PROBLEM → Pull every line from the listing below and reproduce each one word for word.

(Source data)

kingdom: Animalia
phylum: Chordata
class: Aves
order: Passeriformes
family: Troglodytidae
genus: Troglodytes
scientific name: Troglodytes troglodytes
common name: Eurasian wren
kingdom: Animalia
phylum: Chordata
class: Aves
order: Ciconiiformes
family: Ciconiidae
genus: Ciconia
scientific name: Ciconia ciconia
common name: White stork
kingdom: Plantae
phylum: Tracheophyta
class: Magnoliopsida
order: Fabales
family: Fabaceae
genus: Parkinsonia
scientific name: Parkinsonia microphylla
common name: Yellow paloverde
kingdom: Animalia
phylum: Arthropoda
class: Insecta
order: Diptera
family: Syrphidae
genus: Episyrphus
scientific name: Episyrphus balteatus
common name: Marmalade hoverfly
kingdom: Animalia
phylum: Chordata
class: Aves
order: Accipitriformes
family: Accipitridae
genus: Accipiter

EXPECTED ANSWER →
kingdom: Animalia
phylum: Chordata
class: Aves
order: Passeriformes
family: Troglodytidae
genus: Troglodytes
scientific name: Troglodytes troglodytes
common name: Eurasian wren
kingdom: Animalia
phylum: Chordata
class: Aves
order: Ciconiiformes
family: Ciconiidae
genus: Ciconia
scientific name: Ciconia ciconia
common name: White stork
kingdom: Plantae
phylum: Tracheophyta
class: Magnoliopsida
order: Fabales
family: Fabaceae
genus: Parkinsonia
scientific name: Parkinsonia microphylla
common name: Yellow paloverde
kingdom: Animalia
phylum: Arthropoda
class: Insecta
order: Diptera
family: Syrphidae
genus: Episyrphus
scientific name: Episyrphus balteatus
common name: Marmalade hoverfly
kingdom: Animalia
phylum: Chordata
class: Aves
order: Accipitriformes
family: Accipitridae
genus: Accipiter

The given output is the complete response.